_ABOUT THIS TASK_: Transcribe every entry exactly, leaving out any pictures.

_User interface change data_:
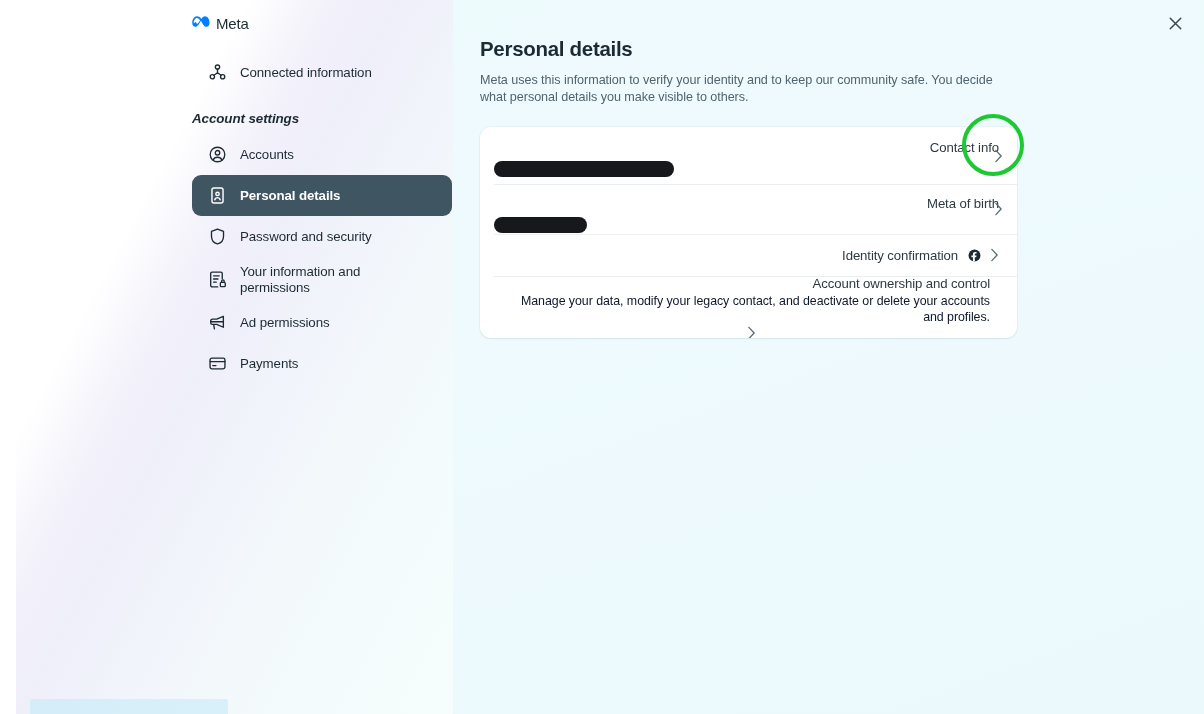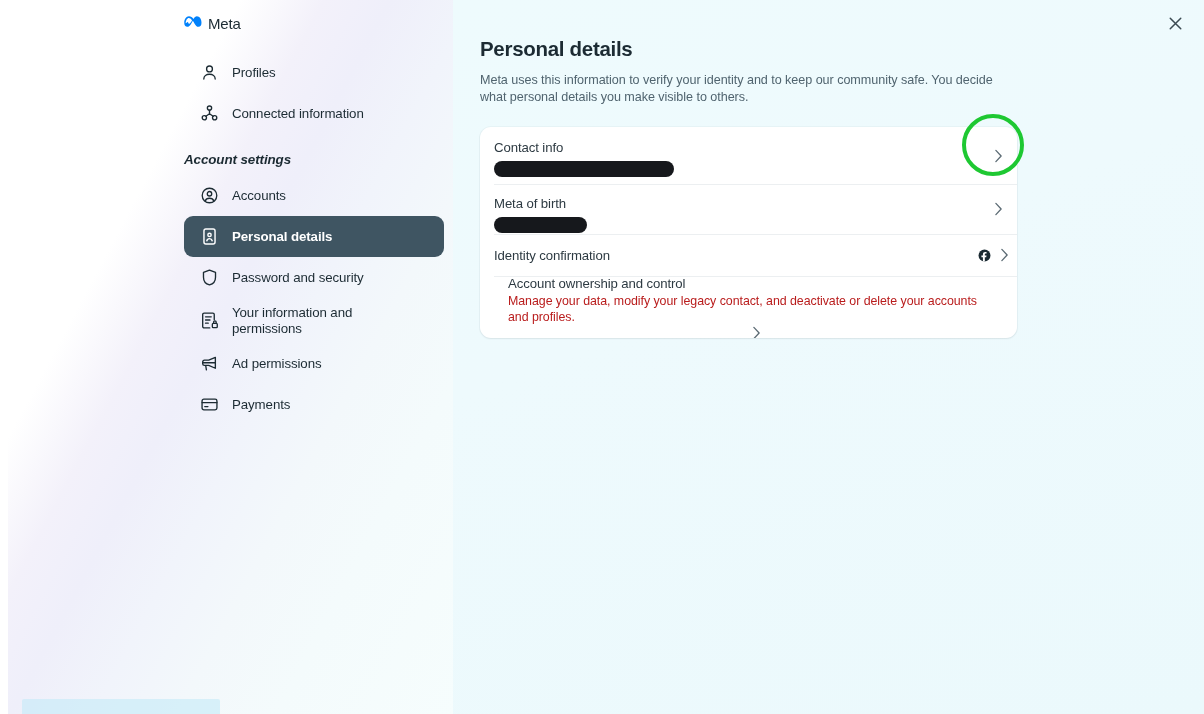--- a/index.html
+++ b/index.html
@@ -16,21 +16,21 @@
   #app {
     position: relative;
     width: 1204px;
     height: 714px;
     overflow: hidden;
   }
 
   
   .left-panel {
     position: absolute;
-    left: 8px; top: 0;
+    left: 16px; top: 0;
     width: 453px;
     height: 714px;
     background:
       linear-gradient(118deg,
         #ffffff 0%,
         #ffffff 28%,
         #f3f1fa 38%,
         #efeffa 46%,
         #f1f4fb 56%,
         #f3f8fb 66%,
@@ -157,40 +157,41 @@
     width: 537px;
     background: #ffffff;
     border-radius: 11px;
     box-shadow: 0 1px 2px rgba(28,43,51,0.07), 0 0 0 1px rgba(28,43,51,0.035);
     overflow: hidden;
   }
   .row {
     position: relative;
     display: flex;
     align-items: center;
-    padding: 0 8px 0 14px;
+    padding: 0 18px 0 14px;
     cursor: pointer;
     box-sizing: border-box;
+    text-align: right;
   }
   .row + .row::before {
     content: "";
     position: absolute;
     left: 14px; right: 0; top: 0;
     height: 1px;
     background: #eceff1;
   }
   .row .row-main { flex: 1 1 auto; min-width: 0; }
   .row-label {
     font-size: 13.2px;
     color: #2d3a42;
     letter-spacing: -0.1px;
   }
   .row-sub {
     font-size: 12.4px;
-    color: #b91c1c;
+    color: #0f172a;
     line-height: 16.4px;
     letter-spacing: -0.05px;
     margin-top: 2px;
     width: 487px;
   }
   .redact {
     height: 16px;
     border-radius: 8px;
     background: #16181c;
     margin-top: 6px;
@@ -270,29 +271,20 @@
             <path d="M2.2 10.2c0-3.4 1.7-6.6 4-6.6 1.3 0 2.4 .8 4 3.1 -1.6 2.5-2.6 4-3.6 4 -.9 0-1.5-.8-1.5-2.4 m15.7 .2c-1.6-2.6-2.2-3.5-2.9-3.5 -.8 0-1.6 1.2-2.7 3.1 1.4 2.2 2.3 3.1 3.2 3.1 .9 0 1.6-.8 2.4-2.7 M6.2 1.5C2.7 1.5 .3 5.4 .3 9.7c0 3.2 1.5 5 3.9 5 1.8 0 3.1-.9 5.4-4.8 0 0 .9-1.7 1.6-2.9 .2 .4 .5 .9 .8 1.4l1.2 2c2.3 3.9 3.6 4.3 5.1 4.3 2.4 0 3.8-2 3.8-5.2 0-4.5-2.5-8-5.8-8 -1.7 0-3.1 1.3-4.3 3.4 -1.7-2.2-3.2-3.4-5.8-3.4z" fill="#0081fb"></path>
           </svg>
         </span>
         <span class="word">Meta</span>
       </div>
 
 
 
       <div class="nav-list">
 
-        <div class="nav-item">
-          <span class="ico">
-            <svg width="19" height="19" viewBox="0 0 24 24" fill="none" stroke="#1c2b33" stroke-width="1.7" stroke-linecap="round" stroke-linejoin="round">
-              <circle cx="12" cy="7.5" r="3.7"></circle>
-              <path d="M4.8 20.2c0-3.7 3.2-6 7.2-6s7.2 2.3 7.2 6"></path>
-            </svg>
-          </span>
-          <span class="label">Profiles</span>
-        </div>
 
         <div class="nav-item">
           <span class="ico">
             <svg width="19" height="19" viewBox="0 0 24 24" fill="none" stroke="#1c2b33" stroke-width="1.7" stroke-linecap="round" stroke-linejoin="round">
               <circle cx="12" cy="5.2" r="2.7"></circle>
               <circle cx="5.5" cy="17.3" r="2.7"></circle>
               <circle cx="18.5" cy="17.3" r="2.7"></circle>
               <path d="M12 7.9v4.4M12 12.3l-4.6 3.2M12 12.3l4.6 3.2"></path>
             </svg>
           </span>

_RESPONSE TO THE TASK_:
--- a/index.html
+++ b/index.html
@@ -16,21 +16,21 @@
   #app {
     position: relative;
     width: 1204px;
     height: 714px;
     overflow: hidden;
   }
 
   
   .left-panel {
     position: absolute;
-    left: 8px; top: 0;
+    left: 16px; top: 0;
     width: 453px;
     height: 714px;
     background:
       linear-gradient(118deg,
         #ffffff 0%,
         #ffffff 28%,
         #f3f1fa 38%,
         #efeffa 46%,
         #f1f4fb 56%,
         #f3f8fb 66%,
@@ -157,40 +157,41 @@
     width: 537px;
     background: #ffffff;
     border-radius: 11px;
     box-shadow: 0 1px 2px rgba(28,43,51,0.07), 0 0 0 1px rgba(28,43,51,0.035);
     overflow: hidden;
   }
   .row {
     position: relative;
     display: flex;
     align-items: center;
-    padding: 0 8px 0 14px;
+    padding: 0 18px 0 14px;
     cursor: pointer;
     box-sizing: border-box;
+    text-align: right;
   }
   .row + .row::before {
     content: "";
     position: absolute;
     left: 14px; right: 0; top: 0;
     height: 1px;
     background: #eceff1;
   }
   .row .row-main { flex: 1 1 auto; min-width: 0; }
   .row-label {
     font-size: 13.2px;
     color: #2d3a42;
     letter-spacing: -0.1px;
   }
   .row-sub {
     font-size: 12.4px;
-    color: #b91c1c;
+    color: #0f172a;
     line-height: 16.4px;
     letter-spacing: -0.05px;
     margin-top: 2px;
     width: 487px;
   }
   .redact {
     height: 16px;
     border-radius: 8px;
     background: #16181c;
     margin-top: 6px;
@@ -270,29 +271,20 @@
             <path d="M2.2 10.2c0-3.4 1.7-6.6 4-6.6 1.3 0 2.4 .8 4 3.1 -1.6 2.5-2.6 4-3.6 4 -.9 0-1.5-.8-1.5-2.4 m15.7 .2c-1.6-2.6-2.2-3.5-2.9-3.5 -.8 0-1.6 1.2-2.7 3.1 1.4 2.2 2.3 3.1 3.2 3.1 .9 0 1.6-.8 2.4-2.7 M6.2 1.5C2.7 1.5 .3 5.4 .3 9.7c0 3.2 1.5 5 3.9 5 1.8 0 3.1-.9 5.4-4.8 0 0 .9-1.7 1.6-2.9 .2 .4 .5 .9 .8 1.4l1.2 2c2.3 3.9 3.6 4.3 5.1 4.3 2.4 0 3.8-2 3.8-5.2 0-4.5-2.5-8-5.8-8 -1.7 0-3.1 1.3-4.3 3.4 -1.7-2.2-3.2-3.4-5.8-3.4z" fill="#0081fb"></path>
           </svg>
         </span>
         <span class="word">Meta</span>
       </div>
 
 
 
       <div class="nav-list">
 
-        <div class="nav-item">
-          <span class="ico">
-            <svg width="19" height="19" viewBox="0 0 24 24" fill="none" stroke="#1c2b33" stroke-width="1.7" stroke-linecap="round" stroke-linejoin="round">
-              <circle cx="12" cy="7.5" r="3.7"></circle>
-              <path d="M4.8 20.2c0-3.7 3.2-6 7.2-6s7.2 2.3 7.2 6"></path>
-            </svg>
-          </span>
-          <span class="label">Profiles</span>
-        </div>
 
         <div class="nav-item">
           <span class="ico">
             <svg width="19" height="19" viewBox="0 0 24 24" fill="none" stroke="#1c2b33" stroke-width="1.7" stroke-linecap="round" stroke-linejoin="round">
               <circle cx="12" cy="5.2" r="2.7"></circle>
               <circle cx="5.5" cy="17.3" r="2.7"></circle>
               <circle cx="18.5" cy="17.3" r="2.7"></circle>
               <path d="M12 7.9v4.4M12 12.3l-4.6 3.2M12 12.3l4.6 3.2"></path>
             </svg>
           </span>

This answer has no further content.